DATA PROVIDED:

Content starts

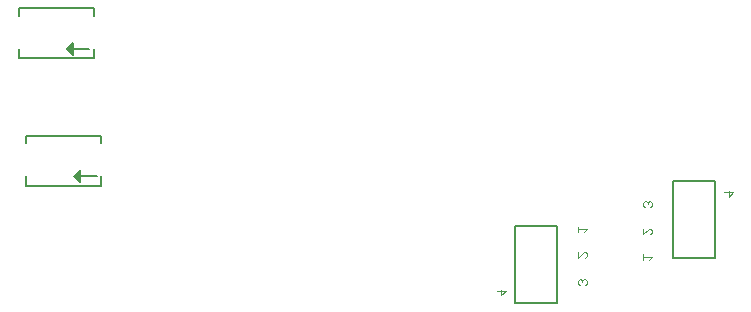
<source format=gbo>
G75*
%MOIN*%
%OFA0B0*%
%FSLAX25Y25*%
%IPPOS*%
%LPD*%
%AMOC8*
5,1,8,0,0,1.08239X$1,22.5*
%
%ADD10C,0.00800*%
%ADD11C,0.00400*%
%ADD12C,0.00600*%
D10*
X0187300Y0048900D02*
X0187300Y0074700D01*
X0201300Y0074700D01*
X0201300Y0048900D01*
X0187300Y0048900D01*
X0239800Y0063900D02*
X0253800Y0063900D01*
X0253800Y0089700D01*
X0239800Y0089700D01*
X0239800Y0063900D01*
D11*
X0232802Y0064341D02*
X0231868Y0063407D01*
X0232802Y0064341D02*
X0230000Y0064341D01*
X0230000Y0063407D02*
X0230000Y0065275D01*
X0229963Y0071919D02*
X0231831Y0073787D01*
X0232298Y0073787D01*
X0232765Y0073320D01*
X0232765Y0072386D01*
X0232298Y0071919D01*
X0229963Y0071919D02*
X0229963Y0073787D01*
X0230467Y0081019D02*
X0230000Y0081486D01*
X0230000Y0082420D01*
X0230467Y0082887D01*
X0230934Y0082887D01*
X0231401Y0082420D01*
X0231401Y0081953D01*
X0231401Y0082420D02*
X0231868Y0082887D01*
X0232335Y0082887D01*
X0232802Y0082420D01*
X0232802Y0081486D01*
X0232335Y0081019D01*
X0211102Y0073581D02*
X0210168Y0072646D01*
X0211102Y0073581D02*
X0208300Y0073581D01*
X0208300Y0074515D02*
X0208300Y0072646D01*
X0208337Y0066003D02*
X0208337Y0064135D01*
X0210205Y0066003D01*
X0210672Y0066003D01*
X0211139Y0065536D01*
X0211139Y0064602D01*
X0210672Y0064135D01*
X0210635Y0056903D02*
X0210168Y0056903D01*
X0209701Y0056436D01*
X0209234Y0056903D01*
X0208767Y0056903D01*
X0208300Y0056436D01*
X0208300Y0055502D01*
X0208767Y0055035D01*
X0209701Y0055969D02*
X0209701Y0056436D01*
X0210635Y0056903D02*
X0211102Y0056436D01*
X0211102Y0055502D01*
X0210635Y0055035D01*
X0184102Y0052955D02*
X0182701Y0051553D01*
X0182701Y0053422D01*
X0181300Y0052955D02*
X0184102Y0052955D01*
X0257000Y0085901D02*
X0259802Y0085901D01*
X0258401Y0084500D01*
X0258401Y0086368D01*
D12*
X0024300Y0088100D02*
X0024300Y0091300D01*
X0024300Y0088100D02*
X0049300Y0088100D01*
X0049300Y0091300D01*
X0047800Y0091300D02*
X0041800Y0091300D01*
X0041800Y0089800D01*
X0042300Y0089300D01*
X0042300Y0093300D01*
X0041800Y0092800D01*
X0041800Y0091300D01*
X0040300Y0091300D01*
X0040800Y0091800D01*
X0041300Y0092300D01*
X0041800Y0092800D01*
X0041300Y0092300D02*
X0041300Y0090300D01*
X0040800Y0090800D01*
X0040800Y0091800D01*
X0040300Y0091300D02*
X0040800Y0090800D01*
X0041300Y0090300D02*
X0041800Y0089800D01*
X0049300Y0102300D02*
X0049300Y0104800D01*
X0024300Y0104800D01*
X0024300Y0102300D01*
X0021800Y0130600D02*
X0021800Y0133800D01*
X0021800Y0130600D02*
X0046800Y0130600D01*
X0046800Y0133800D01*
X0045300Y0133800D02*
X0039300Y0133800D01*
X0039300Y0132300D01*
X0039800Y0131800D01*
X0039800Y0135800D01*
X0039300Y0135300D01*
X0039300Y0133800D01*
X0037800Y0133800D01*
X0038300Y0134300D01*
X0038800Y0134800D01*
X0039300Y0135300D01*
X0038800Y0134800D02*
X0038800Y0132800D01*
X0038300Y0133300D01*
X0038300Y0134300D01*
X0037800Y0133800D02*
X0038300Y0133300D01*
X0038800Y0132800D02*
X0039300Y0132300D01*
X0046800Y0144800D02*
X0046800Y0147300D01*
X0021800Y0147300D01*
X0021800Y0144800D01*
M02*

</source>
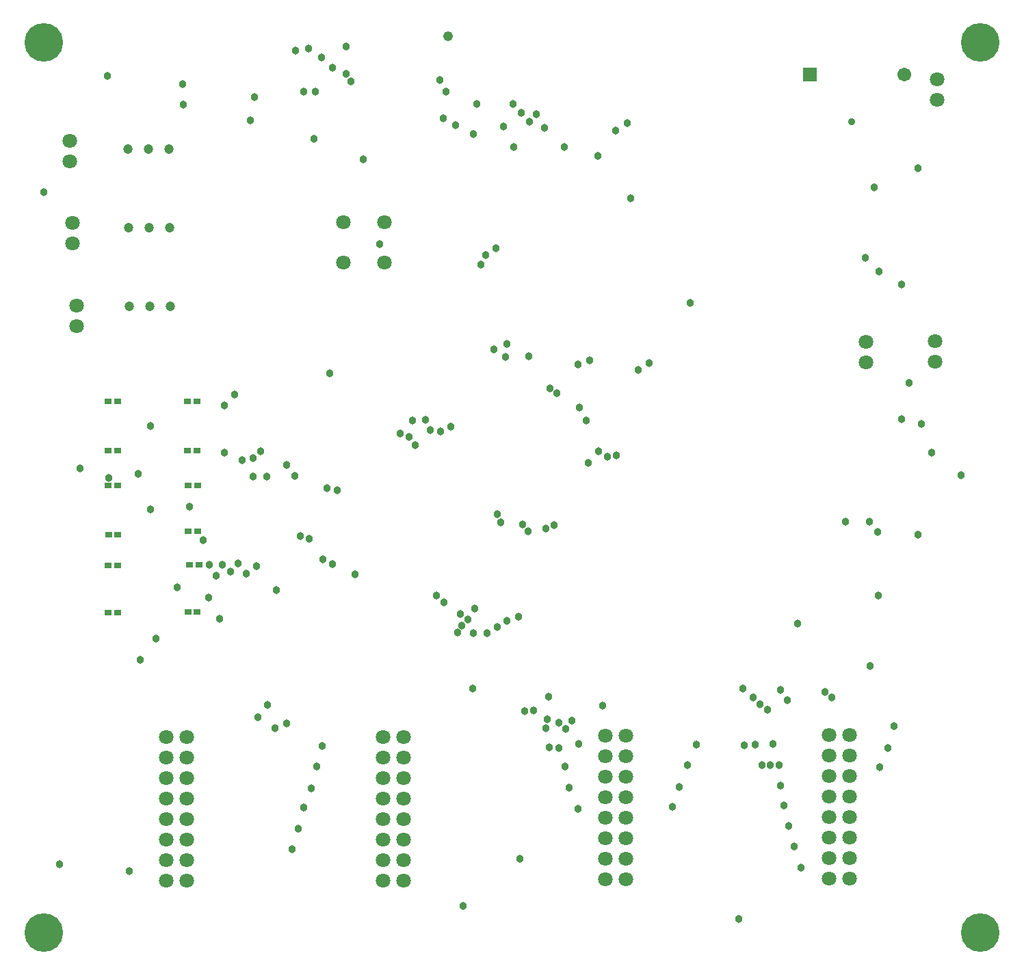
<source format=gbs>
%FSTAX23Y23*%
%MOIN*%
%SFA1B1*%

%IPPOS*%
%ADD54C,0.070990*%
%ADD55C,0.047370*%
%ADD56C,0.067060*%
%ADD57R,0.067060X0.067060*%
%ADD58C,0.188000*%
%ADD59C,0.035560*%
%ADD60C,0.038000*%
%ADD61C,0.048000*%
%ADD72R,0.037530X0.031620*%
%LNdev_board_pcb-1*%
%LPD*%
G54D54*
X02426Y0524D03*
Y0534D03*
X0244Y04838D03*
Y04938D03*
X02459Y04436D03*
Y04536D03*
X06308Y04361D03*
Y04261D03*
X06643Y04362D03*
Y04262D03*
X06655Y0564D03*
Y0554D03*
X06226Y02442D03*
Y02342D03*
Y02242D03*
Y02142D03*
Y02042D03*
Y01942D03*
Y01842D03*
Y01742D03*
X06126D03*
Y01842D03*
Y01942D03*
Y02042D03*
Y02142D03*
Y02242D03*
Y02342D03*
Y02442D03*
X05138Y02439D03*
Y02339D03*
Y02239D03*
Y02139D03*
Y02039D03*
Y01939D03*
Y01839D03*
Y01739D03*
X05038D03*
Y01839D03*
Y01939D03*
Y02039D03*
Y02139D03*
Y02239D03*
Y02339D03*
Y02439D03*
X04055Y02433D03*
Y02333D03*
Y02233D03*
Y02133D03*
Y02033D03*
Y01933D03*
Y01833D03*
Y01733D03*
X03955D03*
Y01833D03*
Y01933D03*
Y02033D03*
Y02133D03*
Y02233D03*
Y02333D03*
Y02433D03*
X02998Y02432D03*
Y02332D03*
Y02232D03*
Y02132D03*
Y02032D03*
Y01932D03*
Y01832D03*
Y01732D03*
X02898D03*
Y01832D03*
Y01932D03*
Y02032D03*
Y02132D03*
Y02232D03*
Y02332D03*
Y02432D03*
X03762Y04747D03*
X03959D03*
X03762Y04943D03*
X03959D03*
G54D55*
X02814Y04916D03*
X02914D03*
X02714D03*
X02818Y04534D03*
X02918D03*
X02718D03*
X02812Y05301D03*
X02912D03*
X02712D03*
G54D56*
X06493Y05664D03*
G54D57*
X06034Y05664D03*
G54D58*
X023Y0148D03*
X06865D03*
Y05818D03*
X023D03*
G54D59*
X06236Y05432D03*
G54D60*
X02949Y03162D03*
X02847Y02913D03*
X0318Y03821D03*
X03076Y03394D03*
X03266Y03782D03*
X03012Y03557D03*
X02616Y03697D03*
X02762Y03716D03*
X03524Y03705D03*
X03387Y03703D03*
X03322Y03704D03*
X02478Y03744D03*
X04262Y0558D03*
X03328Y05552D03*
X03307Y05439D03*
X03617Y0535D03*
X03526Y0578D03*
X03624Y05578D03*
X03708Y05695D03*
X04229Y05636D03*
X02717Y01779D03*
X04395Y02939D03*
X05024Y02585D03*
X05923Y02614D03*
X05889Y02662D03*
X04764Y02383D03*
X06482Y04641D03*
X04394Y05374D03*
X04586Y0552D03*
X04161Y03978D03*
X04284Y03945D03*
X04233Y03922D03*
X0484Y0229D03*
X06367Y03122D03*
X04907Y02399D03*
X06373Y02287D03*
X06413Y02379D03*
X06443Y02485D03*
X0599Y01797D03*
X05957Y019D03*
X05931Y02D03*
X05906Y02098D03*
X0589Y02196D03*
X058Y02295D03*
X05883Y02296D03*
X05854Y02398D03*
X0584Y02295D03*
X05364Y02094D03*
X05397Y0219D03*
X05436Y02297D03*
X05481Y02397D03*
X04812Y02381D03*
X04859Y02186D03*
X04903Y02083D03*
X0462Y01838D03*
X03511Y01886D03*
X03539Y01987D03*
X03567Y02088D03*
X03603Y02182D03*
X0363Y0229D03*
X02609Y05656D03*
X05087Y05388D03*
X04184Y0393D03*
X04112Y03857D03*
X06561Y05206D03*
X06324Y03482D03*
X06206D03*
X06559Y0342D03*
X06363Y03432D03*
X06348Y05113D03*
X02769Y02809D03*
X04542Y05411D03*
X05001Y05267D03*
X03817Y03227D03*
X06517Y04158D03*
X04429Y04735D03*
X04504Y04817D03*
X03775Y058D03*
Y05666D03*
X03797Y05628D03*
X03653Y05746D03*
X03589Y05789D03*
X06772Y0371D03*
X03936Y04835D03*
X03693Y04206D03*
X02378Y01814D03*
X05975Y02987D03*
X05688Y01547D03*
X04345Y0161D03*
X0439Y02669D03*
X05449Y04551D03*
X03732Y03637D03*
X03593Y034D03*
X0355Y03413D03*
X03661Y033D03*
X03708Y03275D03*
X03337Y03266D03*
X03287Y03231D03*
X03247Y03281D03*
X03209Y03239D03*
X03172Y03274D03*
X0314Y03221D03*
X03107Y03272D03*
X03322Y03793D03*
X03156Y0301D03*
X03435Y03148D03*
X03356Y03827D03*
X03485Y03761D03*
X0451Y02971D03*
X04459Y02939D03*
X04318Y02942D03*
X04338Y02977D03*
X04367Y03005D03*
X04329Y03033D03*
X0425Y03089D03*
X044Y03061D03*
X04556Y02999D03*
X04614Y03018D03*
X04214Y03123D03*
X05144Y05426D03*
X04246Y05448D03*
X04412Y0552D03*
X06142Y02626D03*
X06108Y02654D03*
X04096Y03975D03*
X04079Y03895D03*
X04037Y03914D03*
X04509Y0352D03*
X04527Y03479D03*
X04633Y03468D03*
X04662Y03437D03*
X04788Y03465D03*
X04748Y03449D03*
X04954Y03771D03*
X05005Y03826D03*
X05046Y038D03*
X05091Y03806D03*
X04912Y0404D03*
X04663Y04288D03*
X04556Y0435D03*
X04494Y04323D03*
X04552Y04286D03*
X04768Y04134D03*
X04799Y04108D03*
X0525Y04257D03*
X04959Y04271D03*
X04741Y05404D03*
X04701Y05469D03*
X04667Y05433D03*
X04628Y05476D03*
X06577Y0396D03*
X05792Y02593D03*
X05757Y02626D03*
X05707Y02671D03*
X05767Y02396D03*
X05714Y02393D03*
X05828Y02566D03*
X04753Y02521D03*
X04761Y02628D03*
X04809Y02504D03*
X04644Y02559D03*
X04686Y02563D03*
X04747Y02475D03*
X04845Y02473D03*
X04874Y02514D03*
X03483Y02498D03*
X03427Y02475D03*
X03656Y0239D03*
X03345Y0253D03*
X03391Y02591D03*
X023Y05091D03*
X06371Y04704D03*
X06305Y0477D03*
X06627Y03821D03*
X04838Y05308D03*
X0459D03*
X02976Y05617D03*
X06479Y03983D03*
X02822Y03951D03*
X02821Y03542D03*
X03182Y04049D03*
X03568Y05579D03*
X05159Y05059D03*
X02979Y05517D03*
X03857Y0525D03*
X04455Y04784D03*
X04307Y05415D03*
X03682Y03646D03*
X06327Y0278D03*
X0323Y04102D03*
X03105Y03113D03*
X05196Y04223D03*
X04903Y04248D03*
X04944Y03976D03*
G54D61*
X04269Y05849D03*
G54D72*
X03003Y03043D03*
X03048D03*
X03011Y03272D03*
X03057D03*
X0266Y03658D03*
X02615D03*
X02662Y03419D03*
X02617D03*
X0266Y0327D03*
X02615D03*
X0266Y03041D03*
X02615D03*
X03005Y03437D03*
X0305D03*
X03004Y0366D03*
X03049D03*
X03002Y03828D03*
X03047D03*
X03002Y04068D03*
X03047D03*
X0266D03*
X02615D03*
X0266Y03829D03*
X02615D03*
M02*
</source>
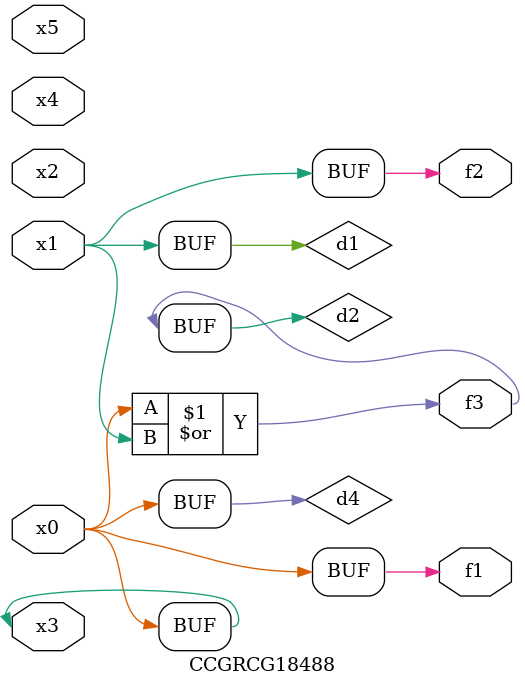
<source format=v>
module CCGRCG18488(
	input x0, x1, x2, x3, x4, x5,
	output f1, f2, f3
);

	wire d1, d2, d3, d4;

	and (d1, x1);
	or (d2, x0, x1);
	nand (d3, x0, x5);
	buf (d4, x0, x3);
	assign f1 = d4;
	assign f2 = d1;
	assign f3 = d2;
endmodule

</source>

Content ends

Above are the entries. Output exactly the lines beginning with the line that has "X03172Y03274D03*" and ending with the line that has "X05159Y05059D03*".

X03172Y03274D03*
X0314Y03221D03*
X03107Y03272D03*
X03322Y03793D03*
X03156Y0301D03*
X03435Y03148D03*
X03356Y03827D03*
X03485Y03761D03*
X0451Y02971D03*
X04459Y02939D03*
X04318Y02942D03*
X04338Y02977D03*
X04367Y03005D03*
X04329Y03033D03*
X0425Y03089D03*
X044Y03061D03*
X04556Y02999D03*
X04614Y03018D03*
X04214Y03123D03*
X05144Y05426D03*
X04246Y05448D03*
X04412Y0552D03*
X06142Y02626D03*
X06108Y02654D03*
X04096Y03975D03*
X04079Y03895D03*
X04037Y03914D03*
X04509Y0352D03*
X04527Y03479D03*
X04633Y03468D03*
X04662Y03437D03*
X04788Y03465D03*
X04748Y03449D03*
X04954Y03771D03*
X05005Y03826D03*
X05046Y038D03*
X05091Y03806D03*
X04912Y0404D03*
X04663Y04288D03*
X04556Y0435D03*
X04494Y04323D03*
X04552Y04286D03*
X04768Y04134D03*
X04799Y04108D03*
X0525Y04257D03*
X04959Y04271D03*
X04741Y05404D03*
X04701Y05469D03*
X04667Y05433D03*
X04628Y05476D03*
X06577Y0396D03*
X05792Y02593D03*
X05757Y02626D03*
X05707Y02671D03*
X05767Y02396D03*
X05714Y02393D03*
X05828Y02566D03*
X04753Y02521D03*
X04761Y02628D03*
X04809Y02504D03*
X04644Y02559D03*
X04686Y02563D03*
X04747Y02475D03*
X04845Y02473D03*
X04874Y02514D03*
X03483Y02498D03*
X03427Y02475D03*
X03656Y0239D03*
X03345Y0253D03*
X03391Y02591D03*
X023Y05091D03*
X06371Y04704D03*
X06305Y0477D03*
X06627Y03821D03*
X04838Y05308D03*
X0459D03*
X02976Y05617D03*
X06479Y03983D03*
X02822Y03951D03*
X02821Y03542D03*
X03182Y04049D03*
X03568Y05579D03*
X05159Y05059D03*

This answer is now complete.